This stems from a report from LendingTree. Using data from the CDC, it found that roughly 62% of Mississippians did not get the flu shot between 2021-2022. That is an over 9% lower than the rate in Mississippi in 2020-2021, the largest decrease nationwide.
The national flu vaccination rate decreased during the same period. However, the decrease was less than 2% and the majority of Americans still get the flu vaccine nationally.
According to a WalletHub survey, Mississippi has the 2nd-lowest flu vaccination rate among children aged six months to 17 years old. These numbers may further decline among the state’s youth, as a federal judge ruled in April that religious exemptions must be allowed for children’s vaccinations required to attend school. Mississippi also has the lowest flu vaccination rates among adults nationally.

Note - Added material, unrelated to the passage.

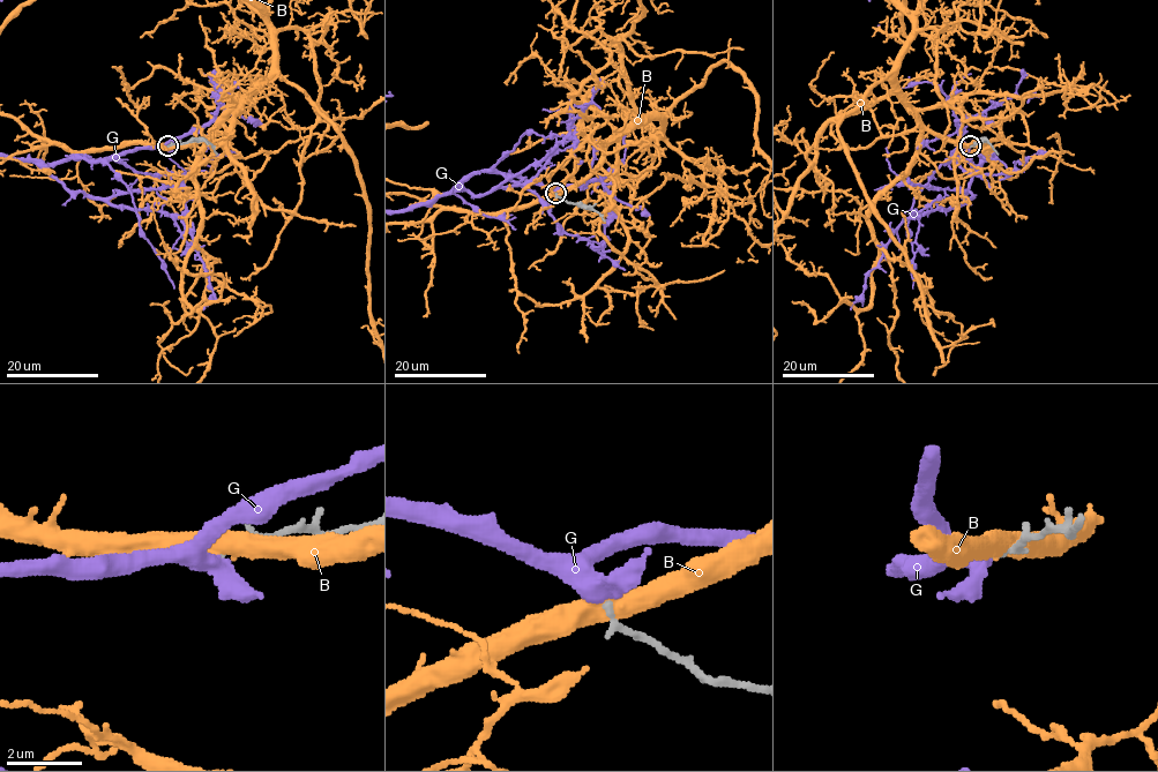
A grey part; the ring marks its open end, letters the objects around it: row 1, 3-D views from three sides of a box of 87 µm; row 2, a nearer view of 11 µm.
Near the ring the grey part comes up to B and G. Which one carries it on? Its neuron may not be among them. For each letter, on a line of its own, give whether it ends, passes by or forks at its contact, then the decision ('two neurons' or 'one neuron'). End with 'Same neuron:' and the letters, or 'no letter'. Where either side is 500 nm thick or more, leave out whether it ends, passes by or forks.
B: two neurons
G: it passes by; one neuron
Same neuron: G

Based on data cited by LendingTree, the age group least likely to get a flu vaccine nationally are adults aged 18-49. Last year, about 37% of them got a flu shot. The age group most likely to get a flu shot is over the age of 65.
Between 2021-2022, roughly 74% -about three out of four seniors- got the flu shot. Roughly 58% of children aged six months to 17 years old -about three out of five- got the flu shot during that same period.
According to the World Health Organization, at least four million lives are saved yearly thanks to the administration of vaccines. The WHO, CDC and other organizations stand behind their safety and overall benefit. The rate of serious complications from vaccines, including the flu vaccine, is very low.
According to the CDC, flu vaccines do not cause autism spectrum disorder (ASD). No links have been ever found between any vaccine ingredients and ASD.